More is work essential to promote long-term WHF policies in Hong Kong

In recent years, WFH policies and the technology to support them have become commonplace at businesses in North America and Europe. However, while many Hong Kong firms implemented such solutions during the SARS crisis nearly two decades ago, a surprising number are still not convinced of its long-term value.

“When it comes to the idea of working from home, the city still faces the challenge of overcoming some Chinese cultural issues and traditional business practices. For some managers in local companies, seeing is still believing. They find it hard to believe their employees are working hard if they can’t actually see them sitting at their desks. Hopefully, snapshots like this survey, and the way Hong Kong leverages WFH to deal with the COVID-19 outbreak, will help change that perspective,” Cheung concluded.


Putting WFH into practice

Implementing WFH can offer significant benefits. However, the results aren’t automatic. Like any process, WFH needs to be clearly defined, so that the company and its employees fully understand the parameters and expectations.

  • KPIs – Senior, middle and line management teams should set clear daily KPIs and expectations for employees. This helps to take the guesswork out of whether the WFH programme is working, by providing a guide for everyone to work to, and a background against which performance can be compared.
  • Briefings – Some staff naturally take a mature attitude and work well on their own, while others have problems with self-discipline. But, constantly bombarding staff with emails and status requests can be counterproductive and ends up being frustrating for everyone involved. That’s why regular briefings for teams or individuals – conducted via Zoom, GoToMeeting, Microsoft Teams, WebEx, or whatever ICT you choose to use – are a good idea. 

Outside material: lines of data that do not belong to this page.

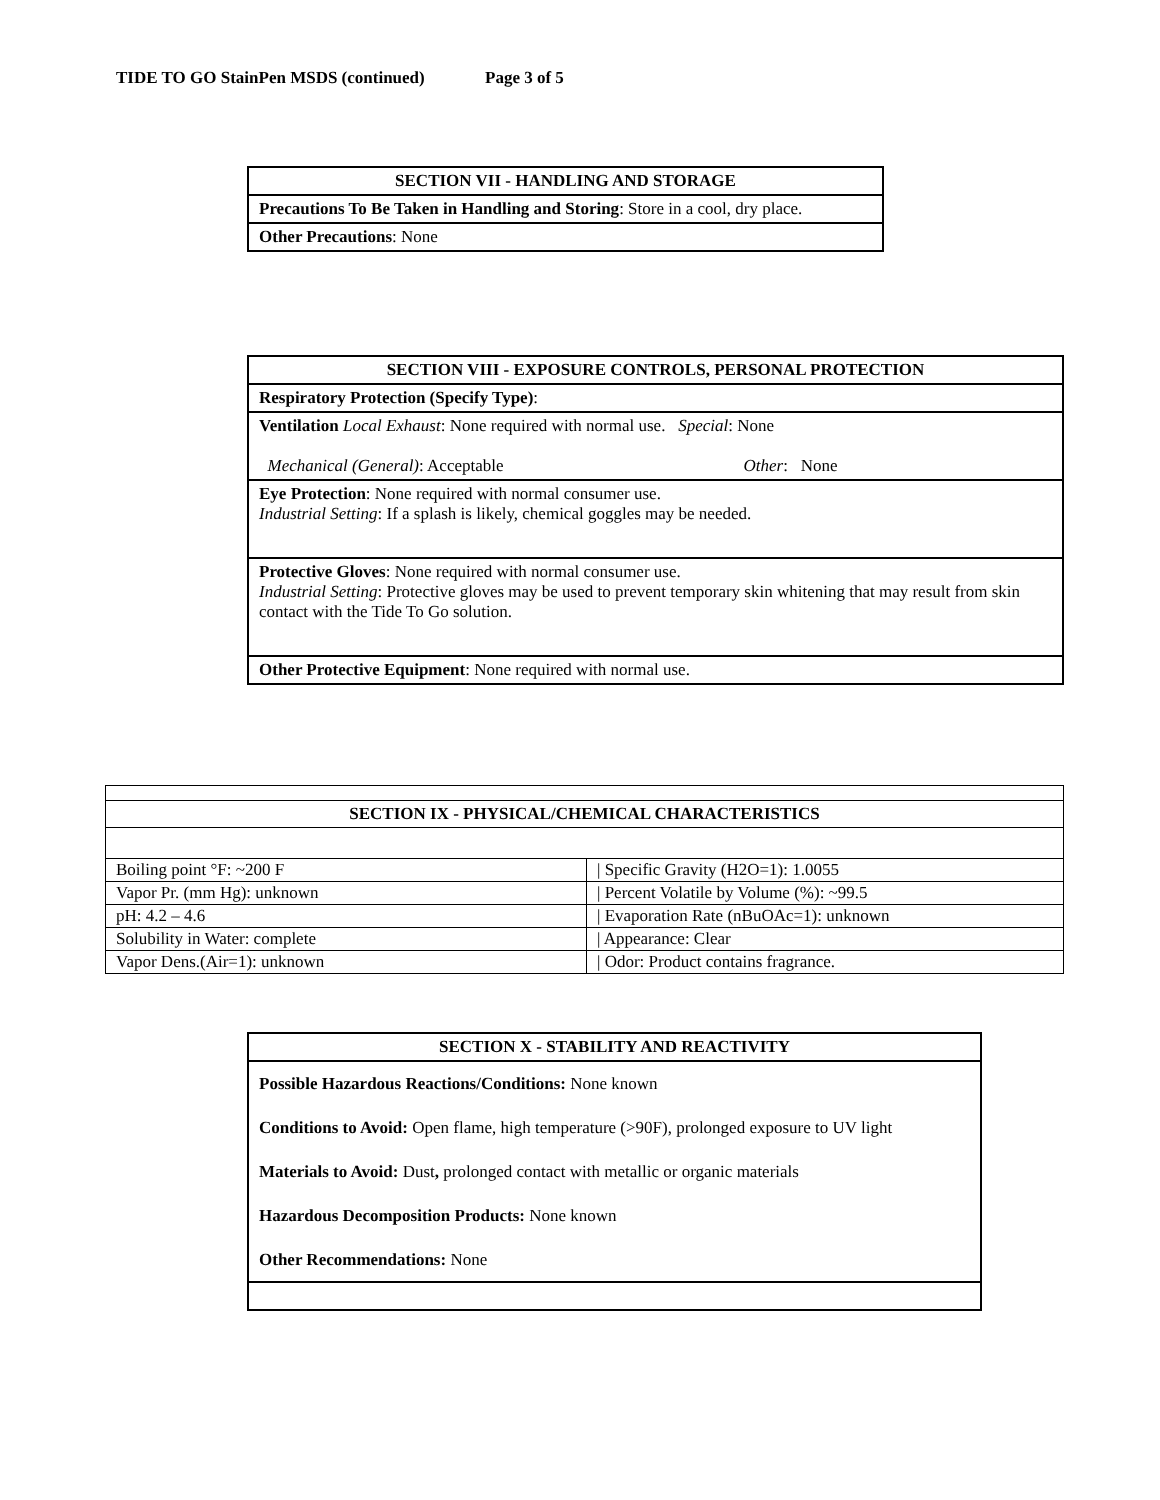TIDE TO GO StainPen MSDS (continued) Page 3 of 5
| SECTION VII - HANDLING AND STORAGE |
| --- |
| Precautions To Be Taken in Handling and Storing : Store in a cool, dry place. |
| Other Precautions : None |
| SECTION VIII - EXPOSURE CONTROLS, PERSONAL PROTECTION |
| --- |
| Respiratory Protection (Specify Type) : |
| Ventilation Local Exhaust : None required with normal use. Special : None Mechanical (General) : Acceptable Other : None |
| Eye Protection : None required with normal consumer use. Industrial Setting : If a splash is likely, chemical goggles may be needed. |
| Protective Gloves : None required with normal consumer use. Industrial Setting : Protective gloves may be used to prevent temporary skin whitening that may result from skin contact with the Tide To Go solution. |
| Other Protective Equipment : None required with normal use. |
| SECTION IX - PHYSICAL/CHEMICAL CHARACTERISTICS | |
| --- | --- |
| Boiling point °F: ~200 F | / Specific Gravity (H2O=1): 1.0055 |
| Vapor Pr. (mm Hg): unknown | / Percent Volatile by Volume (%): ~99.5 |
| pH: 4.2 – 4.6 | / Evaporation Rate (nBuOAc=1): unknown |
| Solubility in Water: complete | / Appearance: Clear |
| Vapor Dens.(Air=1): unknown | / Odor: Product contains fragrance. |
| SECTION X - STABILITY AND REACTIVITY |
| --- |
| Possible Hazardous Reactions/Conditions: None known Conditions to Avoid: Open flame, high temperature (>90F), prolonged exposure to UV light Materials to Avoid: Dust , prolonged contact with metallic or organic materials Hazardous Decomposition Products: None known Other Recommendations: None |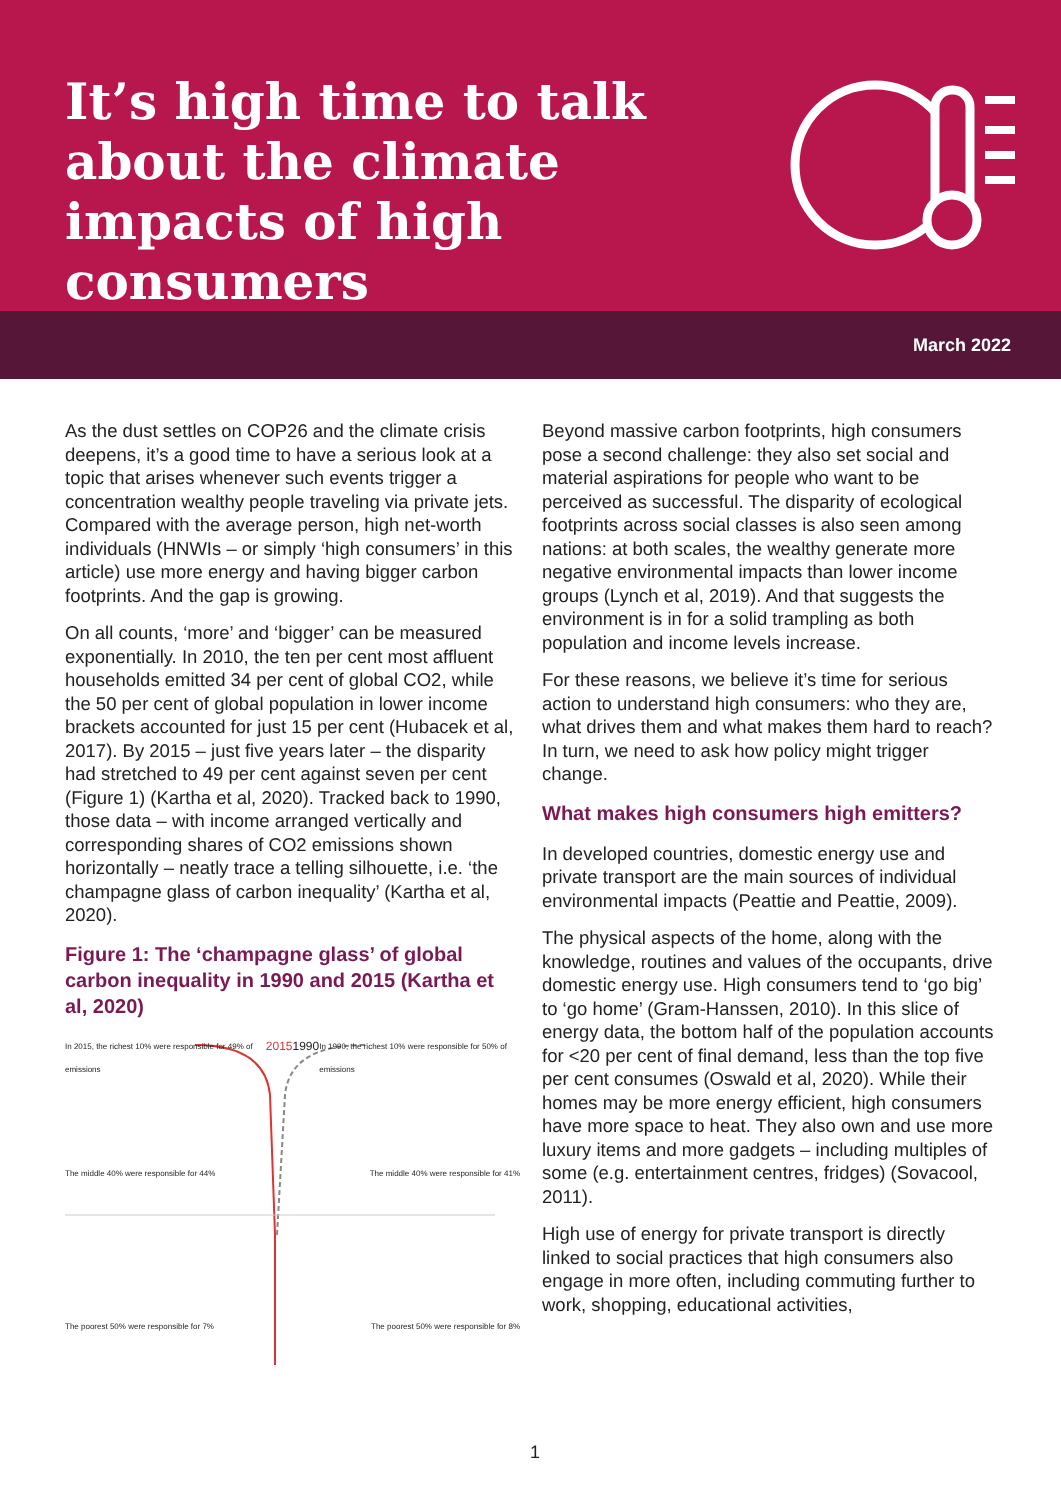It’s high time to talk about the climate impacts of high consumers
March 2022
As the dust settles on COP26 and the climate crisis deepens, it’s a good time to have a serious look at a topic that arises whenever such events trigger a concentration wealthy people traveling via private jets. Compared with the average person, high net-worth individuals (HNWIs – or simply ‘high consumers’ in this article) use more energy and having bigger carbon footprints. And the gap is growing.
On all counts, ‘more’ and ‘bigger’ can be measured exponentially. In 2010, the ten per cent most affluent households emitted 34 per cent of global CO2, while the 50 per cent of global population in lower income brackets accounted for just 15 per cent (Hubacek et al, 2017). By 2015 – just five years later – the disparity had stretched to 49 per cent against seven per cent (Figure 1) (Kartha et al, 2020). Tracked back to 1990, those data – with income arranged vertically and corresponding shares of CO2 emissions shown horizontally – neatly trace a telling silhouette, i.e. ‘the champagne glass of carbon inequality’ (Kartha et al, 2020).
Figure 1: The ‘champagne glass’ of global carbon inequality in 1990 and 2015 (Kartha et al, 2020)
In 2015, the richest 10% were responsible for 49% of emissions 2015 1990 In 1990, the richest 10% were responsible for 50% of emissions
The middle 40% were responsible for 44% The middle 40% were responsible for 41%
The poorest 50% were responsible for 7% The poorest 50% were responsible for 8%
Beyond massive carbon footprints, high consumers pose a second challenge: they also set social and material aspirations for people who want to be perceived as successful. The disparity of ecological footprints across social classes is also seen among nations: at both scales, the wealthy generate more negative environmental impacts than lower income groups (Lynch et al, 2019). And that suggests the environment is in for a solid trampling as both population and income levels increase.
For these reasons, we believe it’s time for serious action to understand high consumers: who they are, what drives them and what makes them hard to reach? In turn, we need to ask how policy might trigger change.
What makes high consumers high emitters?
In developed countries, domestic energy use and private transport are the main sources of individual environmental impacts (Peattie and Peattie, 2009).
The physical aspects of the home, along with the knowledge, routines and values of the occupants, drive domestic energy use. High consumers tend to ‘go big’ to ‘go home’ (Gram-Hanssen, 2010). In this slice of energy data, the bottom half of the population accounts for <20 per cent of final demand, less than the top five per cent consumes (Oswald et al, 2020). While their homes may be more energy efficient, high consumers have more space to heat. They also own and use more luxury items and more gadgets – including multiples of some (e.g. entertainment centres, fridges) (Sovacool, 2011).
High use of energy for private transport is directly linked to social practices that high consumers also engage in more often, including commuting further to work, shopping, educational activities,
1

    A short morning session before the day gets underway, followed by quick catch-up calls at mid-day can help keep everything on track. And they don’t always have to be formal. Managers can add a more personal touch, and reduce stress levels, by scheduling sessions during coffee breaks or lunch hours. A wrap-up at the end of the day to benchmark progress and get everyone ready for tomorrow can also be useful.
  • Security – Technology underpins the entire WFH concept, but it can also be a double-edged sword in terms of security. Companies must keep a careful eye on cybersecurity and set clear guidelines for how employees handle corporate data when working from home.
  • Location – Having a dedicated desk and a workspace that keeps family disturbances, like pets or kids at arm’s length, can be a huge help. Making the rest of the household aware that someone is working can also reduce the likelihood of irritations, such as noisy vacuum cleaners or loud TVs which can interrupt video-conferences.
  • Self-discipline – Employees should plan out their daily schedules or timetables, so they always know what they need to do and when it has to be done.
  • Dress for success – People sometimes think that WFH means working in your pajamas. Although that might sound comfortable, getting dressed inappropriate, slightly more business-oriented clothing is a useful tactic to re-focus attention away from domestic concerns and onto professional matters. A well-groomed appearance is essential for video-conferences.
  • Take a break – One or two short breaks in the morning and afternoon, to grab a cup of coffee or do some stretching exercises – can make a tremendous difference. When work resumes, people feel recharged and ready to go.